> **PROMPT A**:
Summarize the passage about the Dimona nuclear complex in two sentences.
> **PROMPT B**:
Carry on the passage about the Dimona nuclear complex from the point where it ends.

> **TEXT BLOCK**:

Its construction commenced in 1958, with French assistance according to the secret Protocol of S¨¨vres agreements. The complex was constructed in secret, and outside the International Atomic Energy Agency inspection regime. To maintain secrecy, French customs officials were told that the largest of the reactor components, such as the reactor tank, were part of a desalination plant bound for Latin America. The purpose of Dimona is widely assumed to be the manufacturing of nuclear weapons, and the majority of defense experts have concluded that it does in fact do that. However, the Israeli government refuses to confirm or deny this publicly, as part of a policy of deliberate ambiguity.
The Dimona reactor went on-line some time between 1962 and 1964, and with the plutonium produced there, perhaps together with enriched uranium (see Plumbat Operation), the Israel Defence Forces most probably had their first nuclear weapons ready before the Six-Day War.

> **DATA RECORDS**:
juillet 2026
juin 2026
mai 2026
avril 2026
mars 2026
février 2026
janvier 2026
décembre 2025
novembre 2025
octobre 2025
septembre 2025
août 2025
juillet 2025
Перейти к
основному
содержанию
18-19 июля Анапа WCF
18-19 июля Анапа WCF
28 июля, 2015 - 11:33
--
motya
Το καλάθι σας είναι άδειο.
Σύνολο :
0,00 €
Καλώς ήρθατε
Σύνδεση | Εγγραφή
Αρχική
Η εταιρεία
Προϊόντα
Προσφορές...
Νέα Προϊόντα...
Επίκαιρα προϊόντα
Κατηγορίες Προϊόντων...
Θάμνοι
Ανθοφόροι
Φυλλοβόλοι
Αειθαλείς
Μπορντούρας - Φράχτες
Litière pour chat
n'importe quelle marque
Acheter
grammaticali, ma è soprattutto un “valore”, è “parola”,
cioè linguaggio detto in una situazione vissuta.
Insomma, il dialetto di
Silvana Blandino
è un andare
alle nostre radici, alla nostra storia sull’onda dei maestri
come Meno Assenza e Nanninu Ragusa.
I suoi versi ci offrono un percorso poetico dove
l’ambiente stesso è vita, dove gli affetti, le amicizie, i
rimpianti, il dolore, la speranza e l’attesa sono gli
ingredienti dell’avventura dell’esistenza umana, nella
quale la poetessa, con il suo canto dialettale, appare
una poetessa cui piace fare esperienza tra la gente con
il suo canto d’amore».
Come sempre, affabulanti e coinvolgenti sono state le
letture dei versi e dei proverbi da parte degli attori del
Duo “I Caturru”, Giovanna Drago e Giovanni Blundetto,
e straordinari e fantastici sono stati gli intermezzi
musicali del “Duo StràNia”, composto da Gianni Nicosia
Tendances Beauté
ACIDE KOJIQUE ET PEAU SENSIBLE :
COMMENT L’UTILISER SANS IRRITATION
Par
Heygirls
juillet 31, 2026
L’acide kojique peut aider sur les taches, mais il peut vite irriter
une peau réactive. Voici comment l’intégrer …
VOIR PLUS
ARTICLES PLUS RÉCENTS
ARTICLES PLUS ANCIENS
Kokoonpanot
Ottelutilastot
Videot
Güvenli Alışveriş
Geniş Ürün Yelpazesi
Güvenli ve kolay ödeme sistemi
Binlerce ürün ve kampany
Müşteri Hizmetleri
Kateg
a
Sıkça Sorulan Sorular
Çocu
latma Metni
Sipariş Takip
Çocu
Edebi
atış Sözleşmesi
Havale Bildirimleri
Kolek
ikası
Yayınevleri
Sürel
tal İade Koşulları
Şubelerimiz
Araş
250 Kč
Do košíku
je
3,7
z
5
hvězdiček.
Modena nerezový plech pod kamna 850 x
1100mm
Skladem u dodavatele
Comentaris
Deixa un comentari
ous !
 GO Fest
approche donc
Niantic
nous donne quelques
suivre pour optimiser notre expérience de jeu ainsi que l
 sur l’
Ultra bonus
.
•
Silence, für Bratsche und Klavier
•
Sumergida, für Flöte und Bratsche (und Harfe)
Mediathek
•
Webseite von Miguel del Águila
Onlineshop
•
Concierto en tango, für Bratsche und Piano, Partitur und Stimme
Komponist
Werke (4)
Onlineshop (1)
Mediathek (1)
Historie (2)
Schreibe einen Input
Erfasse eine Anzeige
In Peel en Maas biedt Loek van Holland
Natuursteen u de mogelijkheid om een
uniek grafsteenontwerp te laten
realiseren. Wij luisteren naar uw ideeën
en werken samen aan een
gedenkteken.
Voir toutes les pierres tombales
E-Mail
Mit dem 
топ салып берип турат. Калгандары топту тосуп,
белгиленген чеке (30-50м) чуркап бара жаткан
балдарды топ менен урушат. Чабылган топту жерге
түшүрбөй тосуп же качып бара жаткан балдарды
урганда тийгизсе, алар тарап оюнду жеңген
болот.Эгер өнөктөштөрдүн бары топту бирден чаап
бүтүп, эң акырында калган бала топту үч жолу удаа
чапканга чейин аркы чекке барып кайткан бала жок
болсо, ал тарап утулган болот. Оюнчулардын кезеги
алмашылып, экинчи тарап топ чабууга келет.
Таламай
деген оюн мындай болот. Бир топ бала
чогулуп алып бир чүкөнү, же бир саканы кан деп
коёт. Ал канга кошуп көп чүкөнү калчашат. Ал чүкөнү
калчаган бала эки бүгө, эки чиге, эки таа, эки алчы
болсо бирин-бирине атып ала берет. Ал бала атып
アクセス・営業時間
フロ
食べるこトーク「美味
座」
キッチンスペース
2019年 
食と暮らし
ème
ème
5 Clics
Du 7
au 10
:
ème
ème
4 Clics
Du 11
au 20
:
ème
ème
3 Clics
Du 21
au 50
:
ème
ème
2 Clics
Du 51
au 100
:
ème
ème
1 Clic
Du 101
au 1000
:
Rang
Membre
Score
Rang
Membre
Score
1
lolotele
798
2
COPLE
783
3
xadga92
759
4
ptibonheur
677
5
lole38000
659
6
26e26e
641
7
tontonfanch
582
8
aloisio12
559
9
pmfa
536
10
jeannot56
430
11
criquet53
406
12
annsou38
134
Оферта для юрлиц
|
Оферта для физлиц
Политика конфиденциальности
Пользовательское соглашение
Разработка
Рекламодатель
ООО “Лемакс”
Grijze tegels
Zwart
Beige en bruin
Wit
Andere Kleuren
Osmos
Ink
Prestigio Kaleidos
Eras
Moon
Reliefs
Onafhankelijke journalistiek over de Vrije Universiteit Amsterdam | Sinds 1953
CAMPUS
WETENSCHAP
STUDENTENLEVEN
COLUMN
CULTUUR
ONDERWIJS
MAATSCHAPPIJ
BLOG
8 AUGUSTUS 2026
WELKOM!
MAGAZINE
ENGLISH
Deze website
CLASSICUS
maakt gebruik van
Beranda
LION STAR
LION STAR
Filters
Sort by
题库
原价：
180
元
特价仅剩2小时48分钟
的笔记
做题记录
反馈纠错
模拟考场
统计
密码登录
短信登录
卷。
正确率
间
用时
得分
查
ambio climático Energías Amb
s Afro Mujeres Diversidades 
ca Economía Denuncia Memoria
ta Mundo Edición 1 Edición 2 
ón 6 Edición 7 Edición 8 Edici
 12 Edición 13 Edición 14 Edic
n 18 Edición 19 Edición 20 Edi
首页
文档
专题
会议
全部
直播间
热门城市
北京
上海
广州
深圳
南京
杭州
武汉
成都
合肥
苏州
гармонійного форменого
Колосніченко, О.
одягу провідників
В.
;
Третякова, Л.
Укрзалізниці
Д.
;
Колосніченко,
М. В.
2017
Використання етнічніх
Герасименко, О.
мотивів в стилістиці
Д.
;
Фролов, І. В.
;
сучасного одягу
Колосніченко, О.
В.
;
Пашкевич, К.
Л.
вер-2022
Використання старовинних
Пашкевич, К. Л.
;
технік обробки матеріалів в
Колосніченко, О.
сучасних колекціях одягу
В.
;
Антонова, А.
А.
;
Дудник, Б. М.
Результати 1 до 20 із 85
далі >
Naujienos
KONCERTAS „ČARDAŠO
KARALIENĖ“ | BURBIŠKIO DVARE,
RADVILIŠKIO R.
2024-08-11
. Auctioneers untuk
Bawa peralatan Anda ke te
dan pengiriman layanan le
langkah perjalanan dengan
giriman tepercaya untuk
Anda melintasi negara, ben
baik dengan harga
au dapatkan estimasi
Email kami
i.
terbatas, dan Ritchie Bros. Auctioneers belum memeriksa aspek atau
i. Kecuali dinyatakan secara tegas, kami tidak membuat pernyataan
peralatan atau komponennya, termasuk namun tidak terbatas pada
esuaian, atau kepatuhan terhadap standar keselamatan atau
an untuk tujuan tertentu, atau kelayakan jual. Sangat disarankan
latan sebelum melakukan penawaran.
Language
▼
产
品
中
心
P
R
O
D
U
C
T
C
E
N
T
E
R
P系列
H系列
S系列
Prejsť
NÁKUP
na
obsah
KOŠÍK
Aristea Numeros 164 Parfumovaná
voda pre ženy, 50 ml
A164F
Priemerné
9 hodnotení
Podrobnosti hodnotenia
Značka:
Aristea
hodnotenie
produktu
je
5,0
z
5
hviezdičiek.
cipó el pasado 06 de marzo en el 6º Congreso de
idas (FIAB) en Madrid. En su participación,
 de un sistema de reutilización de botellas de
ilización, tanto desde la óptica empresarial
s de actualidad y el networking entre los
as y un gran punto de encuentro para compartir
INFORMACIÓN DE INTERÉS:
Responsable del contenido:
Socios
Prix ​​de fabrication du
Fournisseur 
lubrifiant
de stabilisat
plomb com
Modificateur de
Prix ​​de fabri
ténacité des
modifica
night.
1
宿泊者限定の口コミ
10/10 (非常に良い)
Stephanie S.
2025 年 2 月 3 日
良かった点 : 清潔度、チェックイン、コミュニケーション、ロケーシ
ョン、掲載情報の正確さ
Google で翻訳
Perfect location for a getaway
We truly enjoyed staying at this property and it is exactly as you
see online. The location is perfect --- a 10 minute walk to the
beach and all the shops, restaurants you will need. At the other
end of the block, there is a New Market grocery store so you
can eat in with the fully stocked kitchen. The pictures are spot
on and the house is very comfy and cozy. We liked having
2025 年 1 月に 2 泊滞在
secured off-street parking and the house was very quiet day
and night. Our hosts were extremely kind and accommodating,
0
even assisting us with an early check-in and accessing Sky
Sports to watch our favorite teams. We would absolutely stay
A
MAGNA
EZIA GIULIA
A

> **WRITTEN REPLY A**:
The Dimona complex was built in secret starting in 1958 with French help, outside the inspection regime of the International Atomic Energy Agency, and its reactor went on-line some time between 1962 and 1964. Most defense experts conclude that it makes nuclear weapons, and Israel likely had its first ones before the Six-Day War, but the Israeli government neither confirms nor denies this as part of a policy of deliberate ambiguity.

> **WRITTEN REPLY B**:
When the United States intelligence community discovered the purpose of Dimona in the early 1960s, it demanded that Israel agree to international inspections. Israel agreed, but on a condition that US, rather than International Atomic Energy Agency, inspectors were used, and that Israel would receive advance notice of all inspections.
Some claim that because Israel knew the schedule of the inspectors' visits, it was able to hide the alleged purpose of the site (manufacturing of nuclear weapons) from the inspectors, by installing temporary false walls and other devices before each inspection. The inspectors eventually informed the U.S. government that their inspections were useless, due to Israeli restrictions on what areas of the facility they could inspect. By 1969 the U.S. believed that Israel might have a nuclear weapons and terminated inspections that year.